- - Thursday, August 14, 2014


The guests at Ann Jordan’s 80th birthday party at the Farm Neck Golf Club on Martha’s Vineyard hadn’t felt such exquisite anticipation, when Hillary Clinton arrived to join guests including President Obama, since the junior-high sock hop, where the boys sheepishly congregated on one side of the gym and the girls on the other, everyone waiting for someone to break the ice.

Everyone wanted to see the president and Hillary “hugging it out” after Hillary’s rebuke of the president for his mishandling of crises in Syria, Iraq and other celebrated places. With her poll numbers declining — though not nearly as sharply as the president’s — she is eager to put a little distance between them in the public eye. She had been blunt in her criticism, as if, at this point, it makes a lot of difference. From all accounts, the notoriously thin-skinned Mr. Obama was particularly incensed by Mrs. Clinton’s criticism of his simplistic foreign-policy doctrine, one better suited for a fortune cookie: “Don’t do stupid [stuff],” “stuff” being the family-friendly version.

“Great nations need organizing principles,” Mrs. Clinton told Atlantic interviewer Jeffrey Goldberg. “‘Don’t do stupid stuff’ is not an organizing principle.”

Mr. Obama fired back at Mrs. Clinton’s criticism with another earthy epithet, “Horse manure!” (This version, too, is thought to have gone through the White House sanitizer.) Obama consigliere David Axelrod piled on, citing the war in Iraq as the “stupid stuff,” a not-so-thinly-veiled criticism of Mrs. Clinton for having voted as a senator to authorize the use of force there.
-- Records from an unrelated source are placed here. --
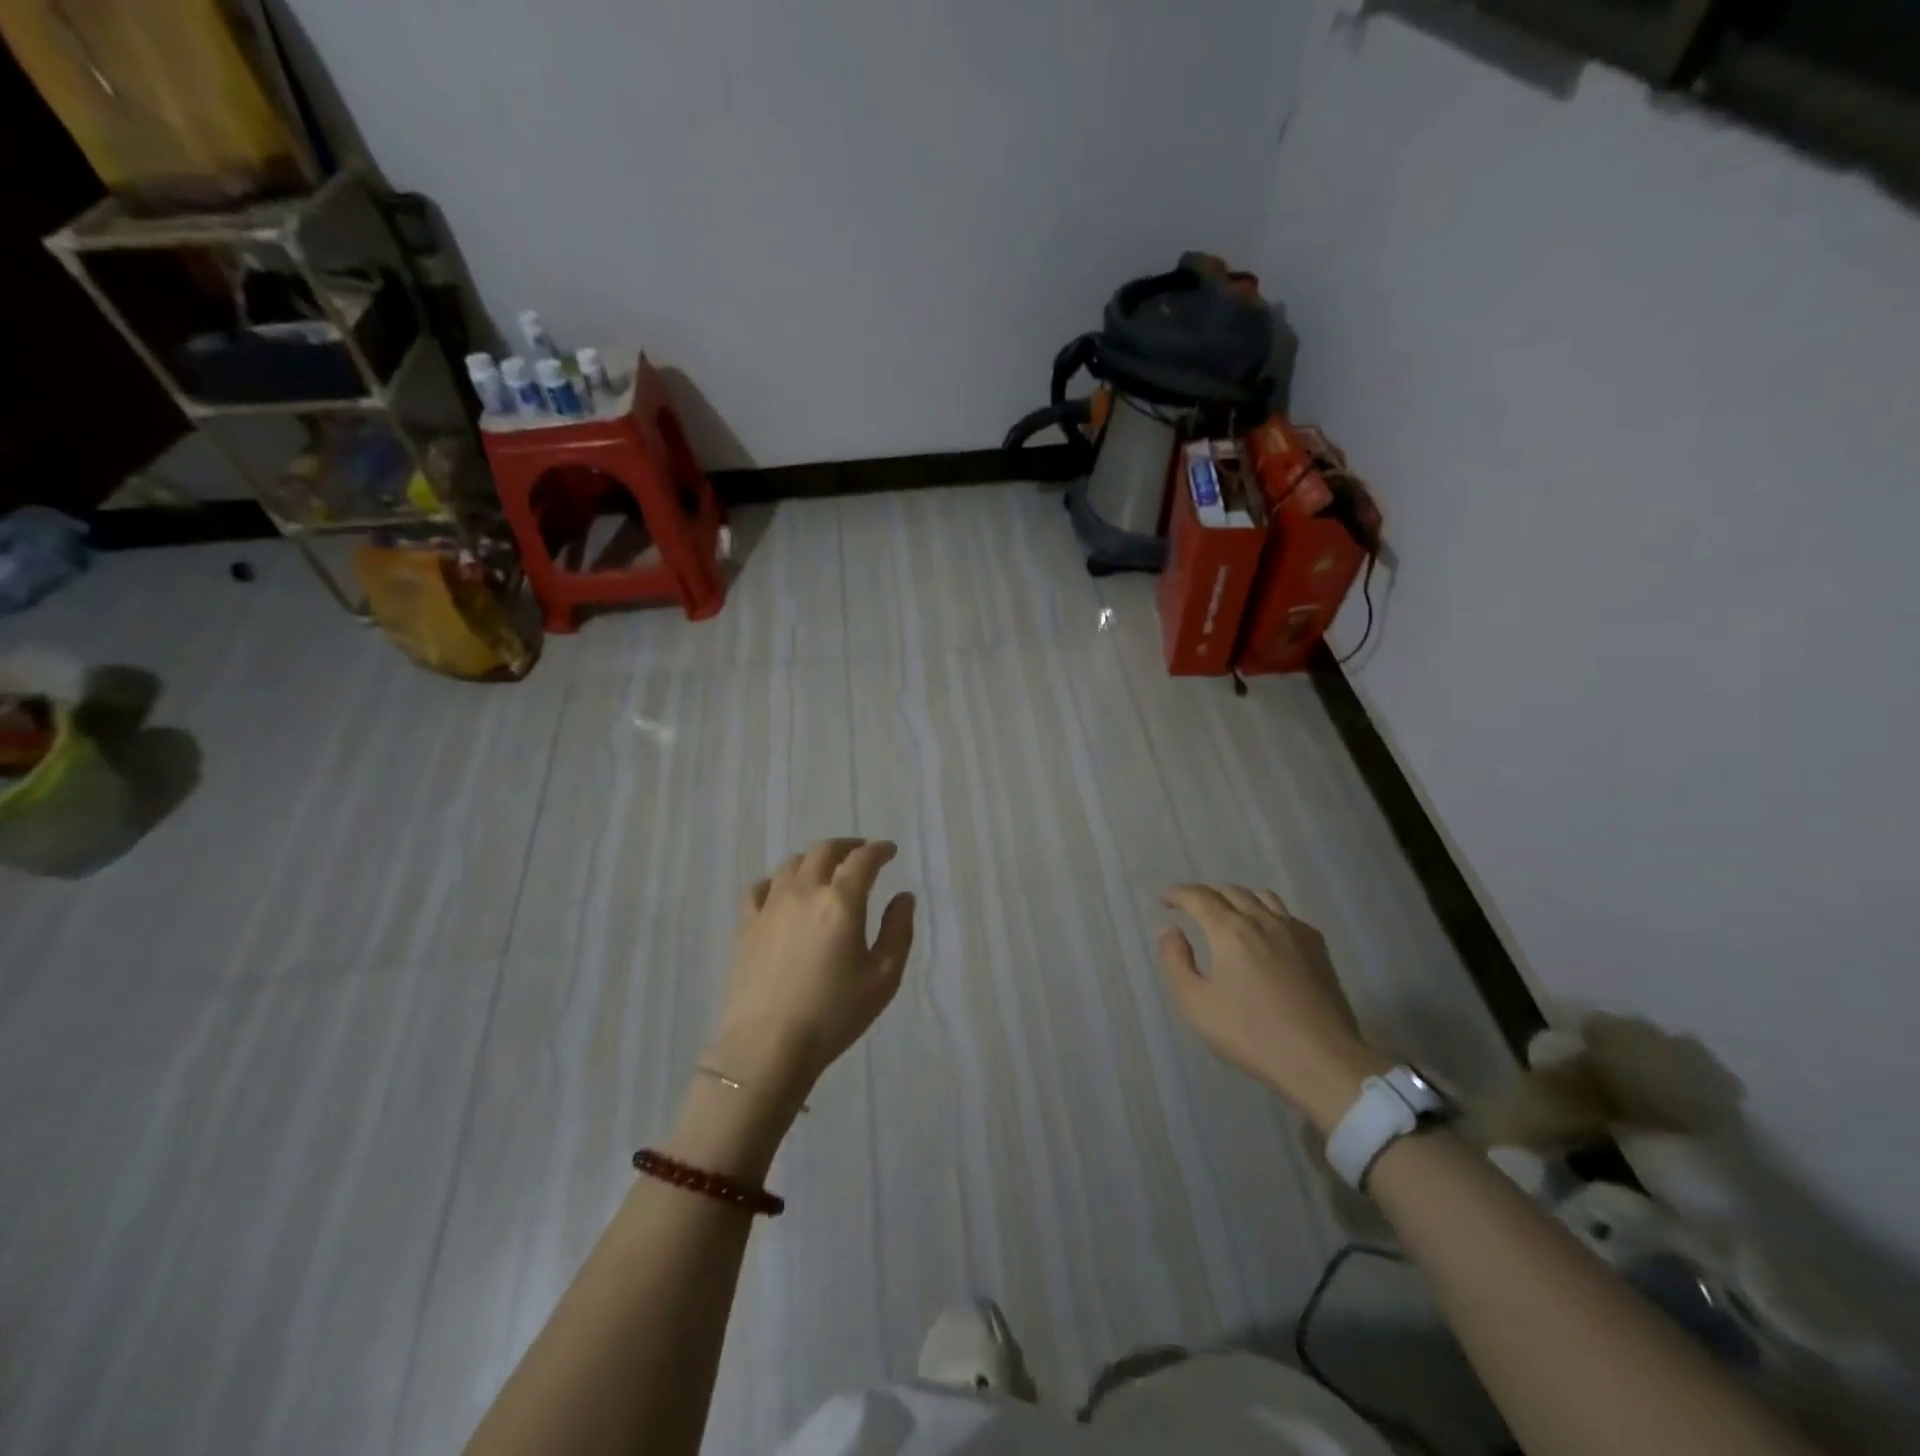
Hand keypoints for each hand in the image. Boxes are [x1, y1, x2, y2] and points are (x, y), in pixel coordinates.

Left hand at [704, 838, 915, 1113]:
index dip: (879, 850)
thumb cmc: (834, 1014)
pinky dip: (778, 880)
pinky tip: (783, 892)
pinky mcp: (746, 925)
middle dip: (847, 846)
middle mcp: (805, 891)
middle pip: (824, 851)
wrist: (767, 1046)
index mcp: (842, 901)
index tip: (889, 851)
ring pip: (792, 864)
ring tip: (825, 869)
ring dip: (814, 859)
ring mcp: (771, 906)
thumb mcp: (884, 977)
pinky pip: (761, 887)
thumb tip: (903, 897)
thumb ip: (898, 931)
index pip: (863, 860)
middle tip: (860, 853)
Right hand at [1156, 884, 1388, 1132]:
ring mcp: (1295, 932)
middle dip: (1206, 895)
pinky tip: (1267, 934)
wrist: (1322, 1060)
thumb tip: (1170, 930)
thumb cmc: (1251, 1034)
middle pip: (1230, 891)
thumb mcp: (1196, 1004)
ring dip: (1238, 899)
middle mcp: (1262, 920)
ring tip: (1229, 916)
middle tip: (1192, 910)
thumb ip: (1175, 961)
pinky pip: (1287, 915)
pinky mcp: (1318, 948)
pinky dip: (1268, 913)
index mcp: (1230, 930)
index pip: (1198, 897)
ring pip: (1262, 897)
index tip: (1165, 900)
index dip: (1178, 894)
That Mrs. Clinton would seek arm’s length (or greater) distance from the president’s disastrous foreign policies is widely seen as confirming what everybody knows, that she is plotting a return to the White House in 2016. Like many Democratic members of Congress seeking re-election this fall, she is running as far and as wide as she can from Mr. Obama. It’s a delicate balancing act, because she can’t be too critical lest she alienate the president’s far-left “non-interventionist” (aka anti-war) friends, one of the Democratic Party’s most fervent constituencies, and more importantly, campaign donors.

Late in the interview she remembered that, and as if an afterthought, Mrs. Clinton heaped praise on the president. “He’s thoughtful, he’s incredibly smart, and able to analyze a lot of different factors that are all moving at the same time,” she said. That apparently wasn’t enough.

Mrs. Clinton’s criticism of the president’s foreign policies — over which she presided as secretary of state for four years — should fool no one coming from someone who continues to insist that the “reset” of U.S. relations with Russia, which she praised at a bungled photo-op in 2009, has been a success. “The reset worked,” she told National Public Radio recently. It certainly has, from the perspective of Vladimir Putin. From hers, not so much.

Mrs. Clinton has little to show for her four years as secretary of state other than 956,733 frequent-flier miles and the stamp of 112 countries on her passport. As such, her criticism of Mr. Obama should be seen for what it is, nothing more than a transparent attempt to serve her own White House ambitions. She’s desperate to separate herself from a president who has been upside-down for months in Gallup’s daily job-approval tracking polls. Who would hug that?